▸ **DIRECTIONS**: Retype the lines of the entries below exactly, beginning with the line containing "- Kit basically" and continuing through the line containing "- Instead of".

[Saved data entries]
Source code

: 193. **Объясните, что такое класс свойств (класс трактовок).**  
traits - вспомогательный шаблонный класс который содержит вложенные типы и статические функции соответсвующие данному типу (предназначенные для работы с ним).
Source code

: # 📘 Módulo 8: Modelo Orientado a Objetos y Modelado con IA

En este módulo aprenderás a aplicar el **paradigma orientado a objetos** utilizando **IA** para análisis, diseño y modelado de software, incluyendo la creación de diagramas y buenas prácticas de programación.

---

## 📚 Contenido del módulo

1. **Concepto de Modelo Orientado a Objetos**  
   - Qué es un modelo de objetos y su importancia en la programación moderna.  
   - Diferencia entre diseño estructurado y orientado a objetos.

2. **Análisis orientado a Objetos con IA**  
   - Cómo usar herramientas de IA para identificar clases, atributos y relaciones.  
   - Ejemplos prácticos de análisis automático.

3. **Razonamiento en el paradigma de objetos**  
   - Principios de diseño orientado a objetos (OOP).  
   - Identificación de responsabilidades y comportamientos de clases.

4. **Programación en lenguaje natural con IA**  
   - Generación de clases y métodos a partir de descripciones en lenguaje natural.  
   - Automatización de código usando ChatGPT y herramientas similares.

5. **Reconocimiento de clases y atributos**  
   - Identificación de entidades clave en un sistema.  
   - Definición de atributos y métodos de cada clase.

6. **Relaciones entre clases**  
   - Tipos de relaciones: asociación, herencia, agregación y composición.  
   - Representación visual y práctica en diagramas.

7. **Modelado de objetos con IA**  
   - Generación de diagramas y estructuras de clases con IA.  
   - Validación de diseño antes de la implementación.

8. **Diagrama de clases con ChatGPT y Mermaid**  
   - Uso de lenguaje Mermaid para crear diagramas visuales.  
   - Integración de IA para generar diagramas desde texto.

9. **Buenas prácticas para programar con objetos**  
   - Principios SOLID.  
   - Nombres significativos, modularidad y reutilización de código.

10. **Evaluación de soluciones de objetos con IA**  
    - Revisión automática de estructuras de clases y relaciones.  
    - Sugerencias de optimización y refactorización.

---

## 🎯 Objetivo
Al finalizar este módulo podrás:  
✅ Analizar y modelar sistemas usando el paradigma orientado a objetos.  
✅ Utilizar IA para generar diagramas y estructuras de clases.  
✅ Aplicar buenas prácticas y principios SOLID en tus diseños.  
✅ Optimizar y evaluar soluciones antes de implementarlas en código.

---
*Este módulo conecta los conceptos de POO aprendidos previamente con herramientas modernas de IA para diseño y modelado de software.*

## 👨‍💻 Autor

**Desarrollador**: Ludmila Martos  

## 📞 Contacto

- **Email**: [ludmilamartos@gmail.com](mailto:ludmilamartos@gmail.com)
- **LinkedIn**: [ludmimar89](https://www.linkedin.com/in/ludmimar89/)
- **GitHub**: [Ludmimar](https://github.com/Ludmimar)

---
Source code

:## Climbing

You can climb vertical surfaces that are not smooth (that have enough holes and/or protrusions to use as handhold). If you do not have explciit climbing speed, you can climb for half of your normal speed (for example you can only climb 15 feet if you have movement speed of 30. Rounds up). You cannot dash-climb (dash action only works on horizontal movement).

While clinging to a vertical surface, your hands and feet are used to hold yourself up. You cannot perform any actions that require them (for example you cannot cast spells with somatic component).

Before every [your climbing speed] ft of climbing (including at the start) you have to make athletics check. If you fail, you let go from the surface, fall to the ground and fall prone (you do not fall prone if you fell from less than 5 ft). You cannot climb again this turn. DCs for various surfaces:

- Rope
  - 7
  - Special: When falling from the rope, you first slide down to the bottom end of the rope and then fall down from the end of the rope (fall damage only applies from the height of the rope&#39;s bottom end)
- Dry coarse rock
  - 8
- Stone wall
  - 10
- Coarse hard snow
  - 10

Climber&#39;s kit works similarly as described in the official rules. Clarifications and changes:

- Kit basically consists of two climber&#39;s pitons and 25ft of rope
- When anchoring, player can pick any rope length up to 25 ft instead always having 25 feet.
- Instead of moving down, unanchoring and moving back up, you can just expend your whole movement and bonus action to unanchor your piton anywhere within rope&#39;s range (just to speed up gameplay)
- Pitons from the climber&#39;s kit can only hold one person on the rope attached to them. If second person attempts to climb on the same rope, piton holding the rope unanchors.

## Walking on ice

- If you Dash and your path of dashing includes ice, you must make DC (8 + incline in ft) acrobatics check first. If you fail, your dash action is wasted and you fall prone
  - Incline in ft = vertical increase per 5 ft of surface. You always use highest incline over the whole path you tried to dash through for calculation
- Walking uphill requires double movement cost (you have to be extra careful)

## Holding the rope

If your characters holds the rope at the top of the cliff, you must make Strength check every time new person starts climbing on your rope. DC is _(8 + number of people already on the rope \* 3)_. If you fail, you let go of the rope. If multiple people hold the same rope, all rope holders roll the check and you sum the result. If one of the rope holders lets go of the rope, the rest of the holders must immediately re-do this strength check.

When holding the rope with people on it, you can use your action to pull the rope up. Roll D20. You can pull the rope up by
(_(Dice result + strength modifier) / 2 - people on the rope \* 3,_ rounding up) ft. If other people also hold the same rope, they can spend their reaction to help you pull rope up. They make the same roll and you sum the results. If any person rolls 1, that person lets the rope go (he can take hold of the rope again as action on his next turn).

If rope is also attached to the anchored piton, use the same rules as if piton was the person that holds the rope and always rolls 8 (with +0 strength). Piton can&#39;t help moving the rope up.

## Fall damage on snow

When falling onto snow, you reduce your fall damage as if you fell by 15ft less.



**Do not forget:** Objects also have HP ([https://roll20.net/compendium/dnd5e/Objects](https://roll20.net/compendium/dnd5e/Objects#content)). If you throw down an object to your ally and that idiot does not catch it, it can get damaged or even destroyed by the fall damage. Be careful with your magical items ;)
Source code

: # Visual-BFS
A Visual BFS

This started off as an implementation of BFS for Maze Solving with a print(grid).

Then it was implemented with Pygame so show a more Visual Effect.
==
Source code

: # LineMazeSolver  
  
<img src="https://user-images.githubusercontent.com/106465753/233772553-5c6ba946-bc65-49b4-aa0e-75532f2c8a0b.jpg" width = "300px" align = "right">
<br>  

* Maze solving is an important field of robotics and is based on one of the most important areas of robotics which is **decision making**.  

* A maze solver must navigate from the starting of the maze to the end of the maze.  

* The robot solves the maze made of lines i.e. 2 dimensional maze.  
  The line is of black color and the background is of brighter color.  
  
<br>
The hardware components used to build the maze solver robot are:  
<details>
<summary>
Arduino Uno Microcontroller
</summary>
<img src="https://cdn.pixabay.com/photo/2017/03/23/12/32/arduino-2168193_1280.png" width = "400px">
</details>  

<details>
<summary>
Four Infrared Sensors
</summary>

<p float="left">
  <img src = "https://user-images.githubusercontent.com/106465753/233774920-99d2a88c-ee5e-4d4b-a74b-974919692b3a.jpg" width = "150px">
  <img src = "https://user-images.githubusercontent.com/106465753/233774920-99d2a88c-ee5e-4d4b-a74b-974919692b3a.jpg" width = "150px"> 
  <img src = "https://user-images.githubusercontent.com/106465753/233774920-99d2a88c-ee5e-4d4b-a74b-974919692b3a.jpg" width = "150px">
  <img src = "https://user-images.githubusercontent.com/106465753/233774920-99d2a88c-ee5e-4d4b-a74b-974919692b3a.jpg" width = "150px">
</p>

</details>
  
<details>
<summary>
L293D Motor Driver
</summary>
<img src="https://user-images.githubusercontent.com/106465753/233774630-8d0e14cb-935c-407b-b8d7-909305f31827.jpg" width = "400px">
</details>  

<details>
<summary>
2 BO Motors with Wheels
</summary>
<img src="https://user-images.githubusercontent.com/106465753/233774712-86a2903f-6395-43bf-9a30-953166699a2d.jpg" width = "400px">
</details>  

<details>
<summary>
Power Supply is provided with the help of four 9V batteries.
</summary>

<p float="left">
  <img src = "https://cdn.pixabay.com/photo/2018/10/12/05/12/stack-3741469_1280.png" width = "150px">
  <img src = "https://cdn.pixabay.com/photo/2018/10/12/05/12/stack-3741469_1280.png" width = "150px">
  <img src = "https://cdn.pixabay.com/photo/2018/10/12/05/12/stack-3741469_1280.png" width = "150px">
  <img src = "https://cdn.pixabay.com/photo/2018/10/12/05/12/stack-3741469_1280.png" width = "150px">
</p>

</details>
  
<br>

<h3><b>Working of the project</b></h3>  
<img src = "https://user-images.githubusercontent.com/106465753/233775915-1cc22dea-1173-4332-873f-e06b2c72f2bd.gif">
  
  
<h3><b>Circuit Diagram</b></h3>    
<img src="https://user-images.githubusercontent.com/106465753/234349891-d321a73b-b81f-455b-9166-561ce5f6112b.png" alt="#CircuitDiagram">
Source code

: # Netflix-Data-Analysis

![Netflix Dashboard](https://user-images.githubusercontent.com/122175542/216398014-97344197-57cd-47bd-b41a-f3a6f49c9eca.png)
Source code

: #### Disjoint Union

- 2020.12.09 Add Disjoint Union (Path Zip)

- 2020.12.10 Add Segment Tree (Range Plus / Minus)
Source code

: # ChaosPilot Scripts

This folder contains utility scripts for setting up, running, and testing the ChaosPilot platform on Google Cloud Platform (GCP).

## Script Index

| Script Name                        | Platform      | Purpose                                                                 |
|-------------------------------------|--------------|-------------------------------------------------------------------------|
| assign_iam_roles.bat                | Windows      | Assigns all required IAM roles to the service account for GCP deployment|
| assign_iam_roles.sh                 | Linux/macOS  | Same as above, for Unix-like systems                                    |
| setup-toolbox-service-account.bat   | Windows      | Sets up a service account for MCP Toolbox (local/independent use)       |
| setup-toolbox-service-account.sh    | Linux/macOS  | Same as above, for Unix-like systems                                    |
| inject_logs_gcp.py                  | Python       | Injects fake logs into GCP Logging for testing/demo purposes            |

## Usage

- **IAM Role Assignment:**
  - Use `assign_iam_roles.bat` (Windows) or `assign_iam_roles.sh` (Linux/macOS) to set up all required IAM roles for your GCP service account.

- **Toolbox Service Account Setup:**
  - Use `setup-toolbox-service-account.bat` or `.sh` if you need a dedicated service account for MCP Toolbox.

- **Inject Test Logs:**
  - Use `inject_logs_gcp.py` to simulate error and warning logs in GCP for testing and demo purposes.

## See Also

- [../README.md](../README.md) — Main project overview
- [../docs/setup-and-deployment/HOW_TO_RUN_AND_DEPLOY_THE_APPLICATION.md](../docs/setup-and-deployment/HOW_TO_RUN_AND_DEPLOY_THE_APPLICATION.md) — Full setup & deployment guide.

▸ **EXPECTED ANSWER**:
- Kit basically consists of two climber&#39;s pitons and 25ft of rope
- When anchoring, player can pick any rope length up to 25 ft instead always having 25 feet.
- Instead of moving down, unanchoring and moving back up, you can just expend your whole movement and bonus action to unanchor your piton anywhere within rope&#39;s range (just to speed up gameplay)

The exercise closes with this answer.